Minnesota faces a huge budget deficit. Republicans promised to fix this and create jobs at the same time. They still haven’t created any jobs and their budget doesn’t balance.
So what do they do instead? Any kind of stew pud and insane thing they can think of.
Rep. Tony Cornish (R-Good Thunder) has introduced a particularly idiotic provision into a fairly bland law enforcement bill (HR1467). His provision sound like the tinfoil hat lobby helped him write the bill:
… law on use of force in defense of home and person clarified, Minnesota’s self-defense and defense of home laws codified and extended, common law duty to retreat in cases of self defense outside the home eliminated, boundaries of dwelling expanded for purposes of self-defense, presumption created in case of a person entering a dwelling or occupied vehicle by stealth or force, available rights extended to a person in that person’s dwelling to a person defending against entry of that person’s occupied vehicle…
Just for giggles, put on your tinfoil hat (make one if you have to) and re-read that. “Duty to retreat eliminated.” If someone walking up to your car who looks threatening, feel free to shoot him.
Just what MN needs … no, not jobs or a balanced budget that doesn’t unfairly target elderly, poor, kids and the mentally ill … paranoid people carrying guns allowed to shoot under virtually any circumstance in which they feel threatened.

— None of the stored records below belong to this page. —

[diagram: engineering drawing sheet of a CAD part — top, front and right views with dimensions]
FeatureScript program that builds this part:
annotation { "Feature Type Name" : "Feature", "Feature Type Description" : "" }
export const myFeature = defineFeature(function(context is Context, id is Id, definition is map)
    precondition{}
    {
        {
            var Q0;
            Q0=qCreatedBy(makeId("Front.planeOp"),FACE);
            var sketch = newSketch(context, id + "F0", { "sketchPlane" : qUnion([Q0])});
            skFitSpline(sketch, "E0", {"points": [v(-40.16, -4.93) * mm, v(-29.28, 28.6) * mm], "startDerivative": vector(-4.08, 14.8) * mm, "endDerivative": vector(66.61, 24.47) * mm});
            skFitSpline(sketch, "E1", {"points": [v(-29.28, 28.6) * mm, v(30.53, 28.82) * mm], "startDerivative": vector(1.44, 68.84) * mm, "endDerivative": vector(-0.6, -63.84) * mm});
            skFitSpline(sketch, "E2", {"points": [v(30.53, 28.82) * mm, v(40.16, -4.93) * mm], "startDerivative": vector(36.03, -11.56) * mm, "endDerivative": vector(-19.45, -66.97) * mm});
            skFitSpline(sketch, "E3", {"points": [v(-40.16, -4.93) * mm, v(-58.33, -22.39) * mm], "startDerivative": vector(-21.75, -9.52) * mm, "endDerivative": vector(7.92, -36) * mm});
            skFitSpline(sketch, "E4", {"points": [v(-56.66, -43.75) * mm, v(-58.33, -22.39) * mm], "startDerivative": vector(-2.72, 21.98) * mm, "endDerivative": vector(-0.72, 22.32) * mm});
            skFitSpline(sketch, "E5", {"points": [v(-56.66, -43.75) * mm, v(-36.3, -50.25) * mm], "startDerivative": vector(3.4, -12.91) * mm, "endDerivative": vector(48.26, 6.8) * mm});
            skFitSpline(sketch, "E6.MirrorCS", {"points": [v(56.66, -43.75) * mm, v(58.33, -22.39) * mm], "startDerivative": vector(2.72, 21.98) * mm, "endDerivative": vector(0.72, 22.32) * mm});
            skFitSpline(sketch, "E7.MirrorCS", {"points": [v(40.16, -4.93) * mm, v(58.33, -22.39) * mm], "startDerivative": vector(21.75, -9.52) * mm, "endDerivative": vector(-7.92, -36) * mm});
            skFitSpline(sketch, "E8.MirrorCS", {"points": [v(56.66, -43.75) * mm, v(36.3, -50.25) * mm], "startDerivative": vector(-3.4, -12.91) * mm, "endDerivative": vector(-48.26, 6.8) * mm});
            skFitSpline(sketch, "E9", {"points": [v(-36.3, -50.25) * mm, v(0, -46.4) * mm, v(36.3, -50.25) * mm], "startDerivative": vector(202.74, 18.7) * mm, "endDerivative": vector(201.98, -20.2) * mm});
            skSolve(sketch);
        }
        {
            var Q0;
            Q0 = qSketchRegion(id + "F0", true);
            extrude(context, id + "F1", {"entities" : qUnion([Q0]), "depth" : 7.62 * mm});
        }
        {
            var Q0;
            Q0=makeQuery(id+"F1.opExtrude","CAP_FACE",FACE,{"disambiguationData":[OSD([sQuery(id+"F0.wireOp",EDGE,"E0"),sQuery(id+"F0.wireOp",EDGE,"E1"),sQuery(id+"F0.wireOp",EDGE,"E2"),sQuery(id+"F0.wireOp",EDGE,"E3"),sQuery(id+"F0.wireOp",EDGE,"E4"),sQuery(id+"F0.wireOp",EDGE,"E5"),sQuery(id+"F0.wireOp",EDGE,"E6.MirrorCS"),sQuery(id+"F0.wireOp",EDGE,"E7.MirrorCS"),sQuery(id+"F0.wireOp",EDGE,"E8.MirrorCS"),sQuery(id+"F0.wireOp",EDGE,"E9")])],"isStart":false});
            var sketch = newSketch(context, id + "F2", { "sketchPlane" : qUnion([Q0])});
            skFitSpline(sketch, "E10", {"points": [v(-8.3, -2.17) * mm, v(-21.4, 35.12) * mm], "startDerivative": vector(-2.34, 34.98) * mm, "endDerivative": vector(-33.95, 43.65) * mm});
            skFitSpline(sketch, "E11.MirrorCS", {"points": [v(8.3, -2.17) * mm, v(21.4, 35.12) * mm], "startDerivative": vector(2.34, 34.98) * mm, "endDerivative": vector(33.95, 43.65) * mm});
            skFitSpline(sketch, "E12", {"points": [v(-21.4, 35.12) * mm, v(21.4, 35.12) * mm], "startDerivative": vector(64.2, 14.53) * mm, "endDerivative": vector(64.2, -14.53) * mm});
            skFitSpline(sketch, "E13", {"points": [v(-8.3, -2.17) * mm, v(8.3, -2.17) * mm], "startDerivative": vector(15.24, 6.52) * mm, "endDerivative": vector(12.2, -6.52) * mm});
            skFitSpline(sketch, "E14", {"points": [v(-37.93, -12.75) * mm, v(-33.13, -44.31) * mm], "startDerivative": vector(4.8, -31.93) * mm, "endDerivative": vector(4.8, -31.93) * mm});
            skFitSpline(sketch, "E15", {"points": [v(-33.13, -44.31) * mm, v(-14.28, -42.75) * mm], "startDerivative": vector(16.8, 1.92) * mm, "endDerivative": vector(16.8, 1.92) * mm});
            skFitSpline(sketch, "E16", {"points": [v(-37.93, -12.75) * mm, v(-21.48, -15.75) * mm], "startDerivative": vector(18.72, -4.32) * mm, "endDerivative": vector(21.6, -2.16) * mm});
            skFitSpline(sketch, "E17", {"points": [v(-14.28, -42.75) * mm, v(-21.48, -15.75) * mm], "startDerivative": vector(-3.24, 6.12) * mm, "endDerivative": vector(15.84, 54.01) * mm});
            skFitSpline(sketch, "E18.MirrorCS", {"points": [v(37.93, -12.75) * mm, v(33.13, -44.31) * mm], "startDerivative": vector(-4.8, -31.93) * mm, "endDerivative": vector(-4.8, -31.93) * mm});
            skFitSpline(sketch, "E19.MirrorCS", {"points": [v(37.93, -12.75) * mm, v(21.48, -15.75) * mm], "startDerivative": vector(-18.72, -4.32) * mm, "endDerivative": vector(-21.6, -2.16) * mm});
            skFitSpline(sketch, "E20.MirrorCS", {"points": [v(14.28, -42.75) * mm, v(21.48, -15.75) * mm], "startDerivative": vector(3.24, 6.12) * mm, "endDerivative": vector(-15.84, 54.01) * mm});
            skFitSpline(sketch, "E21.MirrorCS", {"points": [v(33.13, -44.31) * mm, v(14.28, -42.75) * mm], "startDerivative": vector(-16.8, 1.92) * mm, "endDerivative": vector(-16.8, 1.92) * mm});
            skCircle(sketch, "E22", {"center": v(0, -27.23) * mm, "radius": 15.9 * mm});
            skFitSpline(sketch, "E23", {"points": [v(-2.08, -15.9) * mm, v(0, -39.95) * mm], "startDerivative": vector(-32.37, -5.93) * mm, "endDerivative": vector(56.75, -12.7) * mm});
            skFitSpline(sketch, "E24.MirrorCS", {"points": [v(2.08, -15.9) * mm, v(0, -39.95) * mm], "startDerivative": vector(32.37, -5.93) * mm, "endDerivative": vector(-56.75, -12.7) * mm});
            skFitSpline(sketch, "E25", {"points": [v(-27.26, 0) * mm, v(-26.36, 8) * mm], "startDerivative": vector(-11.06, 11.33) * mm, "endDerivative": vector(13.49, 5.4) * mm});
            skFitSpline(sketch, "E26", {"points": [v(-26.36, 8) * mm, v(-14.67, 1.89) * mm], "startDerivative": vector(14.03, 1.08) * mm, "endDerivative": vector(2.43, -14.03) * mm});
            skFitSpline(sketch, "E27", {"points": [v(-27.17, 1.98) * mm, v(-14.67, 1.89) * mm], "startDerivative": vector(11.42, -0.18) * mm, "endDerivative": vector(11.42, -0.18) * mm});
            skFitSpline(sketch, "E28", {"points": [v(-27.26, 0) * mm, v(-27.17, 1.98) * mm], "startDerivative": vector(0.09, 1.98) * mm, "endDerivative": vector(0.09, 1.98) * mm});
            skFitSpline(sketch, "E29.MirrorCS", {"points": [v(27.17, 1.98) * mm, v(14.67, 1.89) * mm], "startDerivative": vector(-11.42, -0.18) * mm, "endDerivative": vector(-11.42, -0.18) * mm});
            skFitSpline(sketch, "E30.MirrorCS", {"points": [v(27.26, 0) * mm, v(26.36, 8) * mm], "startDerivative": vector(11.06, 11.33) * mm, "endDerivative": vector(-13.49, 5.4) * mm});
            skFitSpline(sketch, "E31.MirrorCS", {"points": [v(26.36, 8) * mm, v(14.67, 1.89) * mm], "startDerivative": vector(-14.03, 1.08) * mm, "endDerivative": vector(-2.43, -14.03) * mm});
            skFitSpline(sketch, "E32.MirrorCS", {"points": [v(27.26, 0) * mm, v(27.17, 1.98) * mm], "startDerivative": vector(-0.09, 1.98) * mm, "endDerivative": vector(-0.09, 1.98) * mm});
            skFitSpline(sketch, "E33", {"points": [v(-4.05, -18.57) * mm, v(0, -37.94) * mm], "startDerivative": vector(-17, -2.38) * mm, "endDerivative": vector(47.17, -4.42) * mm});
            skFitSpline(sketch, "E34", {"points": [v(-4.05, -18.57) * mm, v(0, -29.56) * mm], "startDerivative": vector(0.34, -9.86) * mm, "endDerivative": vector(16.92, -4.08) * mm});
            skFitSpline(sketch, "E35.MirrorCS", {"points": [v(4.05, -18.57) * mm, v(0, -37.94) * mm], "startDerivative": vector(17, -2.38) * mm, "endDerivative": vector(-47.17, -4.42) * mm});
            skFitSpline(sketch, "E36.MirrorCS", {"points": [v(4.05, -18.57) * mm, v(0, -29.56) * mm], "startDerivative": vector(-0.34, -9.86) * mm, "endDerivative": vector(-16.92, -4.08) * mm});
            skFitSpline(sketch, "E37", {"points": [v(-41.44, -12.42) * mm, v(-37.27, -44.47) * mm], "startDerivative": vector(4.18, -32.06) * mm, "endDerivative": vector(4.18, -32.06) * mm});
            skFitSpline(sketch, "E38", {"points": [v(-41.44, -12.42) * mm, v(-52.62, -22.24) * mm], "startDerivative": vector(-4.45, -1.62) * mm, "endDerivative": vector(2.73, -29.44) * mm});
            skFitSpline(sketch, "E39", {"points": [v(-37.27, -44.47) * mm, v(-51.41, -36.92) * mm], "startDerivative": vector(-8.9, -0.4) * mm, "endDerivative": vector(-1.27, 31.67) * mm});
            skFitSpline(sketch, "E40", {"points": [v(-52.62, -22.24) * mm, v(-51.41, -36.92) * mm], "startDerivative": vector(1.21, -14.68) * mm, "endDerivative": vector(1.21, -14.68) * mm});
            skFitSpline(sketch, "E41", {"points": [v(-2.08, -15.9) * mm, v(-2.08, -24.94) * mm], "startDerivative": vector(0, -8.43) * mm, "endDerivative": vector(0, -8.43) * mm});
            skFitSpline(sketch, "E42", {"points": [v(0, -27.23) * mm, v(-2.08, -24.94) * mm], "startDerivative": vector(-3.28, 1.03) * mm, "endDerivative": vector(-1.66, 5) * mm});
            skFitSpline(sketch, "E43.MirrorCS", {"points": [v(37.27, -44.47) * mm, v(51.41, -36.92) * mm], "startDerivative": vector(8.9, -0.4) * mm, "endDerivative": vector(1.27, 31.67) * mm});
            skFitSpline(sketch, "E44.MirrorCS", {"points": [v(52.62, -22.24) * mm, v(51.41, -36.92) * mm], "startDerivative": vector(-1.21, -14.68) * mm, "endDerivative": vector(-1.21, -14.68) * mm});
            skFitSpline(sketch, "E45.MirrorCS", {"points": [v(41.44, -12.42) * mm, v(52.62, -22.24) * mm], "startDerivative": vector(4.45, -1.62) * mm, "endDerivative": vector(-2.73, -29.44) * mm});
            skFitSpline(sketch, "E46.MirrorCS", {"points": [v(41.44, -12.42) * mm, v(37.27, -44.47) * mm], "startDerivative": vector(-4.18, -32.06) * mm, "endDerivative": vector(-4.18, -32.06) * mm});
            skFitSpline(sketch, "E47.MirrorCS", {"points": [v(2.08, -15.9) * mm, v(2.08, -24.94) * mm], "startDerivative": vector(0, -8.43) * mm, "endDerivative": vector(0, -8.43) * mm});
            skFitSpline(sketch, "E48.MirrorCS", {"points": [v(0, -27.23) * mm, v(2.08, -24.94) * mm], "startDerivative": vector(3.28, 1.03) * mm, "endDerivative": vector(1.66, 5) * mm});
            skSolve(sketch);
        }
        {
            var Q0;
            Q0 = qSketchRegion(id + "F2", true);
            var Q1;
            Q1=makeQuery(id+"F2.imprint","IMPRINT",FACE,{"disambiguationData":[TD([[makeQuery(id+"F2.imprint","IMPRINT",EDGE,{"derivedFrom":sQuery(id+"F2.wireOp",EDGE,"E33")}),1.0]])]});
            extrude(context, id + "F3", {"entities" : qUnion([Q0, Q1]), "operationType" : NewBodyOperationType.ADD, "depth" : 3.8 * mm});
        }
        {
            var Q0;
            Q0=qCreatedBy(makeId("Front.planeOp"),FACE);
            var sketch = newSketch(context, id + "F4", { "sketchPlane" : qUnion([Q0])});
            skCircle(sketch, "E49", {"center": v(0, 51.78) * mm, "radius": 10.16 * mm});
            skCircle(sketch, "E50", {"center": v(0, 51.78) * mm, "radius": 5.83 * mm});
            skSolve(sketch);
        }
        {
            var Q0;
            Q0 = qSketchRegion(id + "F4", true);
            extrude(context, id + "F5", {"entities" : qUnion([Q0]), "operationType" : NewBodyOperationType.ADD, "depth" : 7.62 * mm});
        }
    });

The bill says that if some one even claims self defense, they are immune from arrest — which might include even detention at the place of an incident of the use of deadly force — until an arresting officer weighs all of the circumstances. The would be hard to gainsay the absurdity of subdivision five and the complete impracticality of its application. It makes the police into arraignment judges. I cannot believe that even Tony Cornish thinks this is a good idea; he’s a small town cop, remember?
The bill also immunizes the vigilante from civil liability — to anybody, including bystanders waiting at the bus stop or walking down the street. The police don’t even have that.
But subdivision six contains the most monumental change in the criminal law. Under current law, in both federal and state courts in Minnesota, a defendant has the burden of establishing self defense. Once the acts are established beyond a reasonable doubt, i.e., the weapon was used by the defendant, the defendant must show that the killing or wounding was justified. The proposed statute flips that burden around, placing it on the prosecution.
The practical effect is that if a defendant says “I felt threatened,” it is the prosecutor’s burden to show that the defendant was not “reasonably” threatened.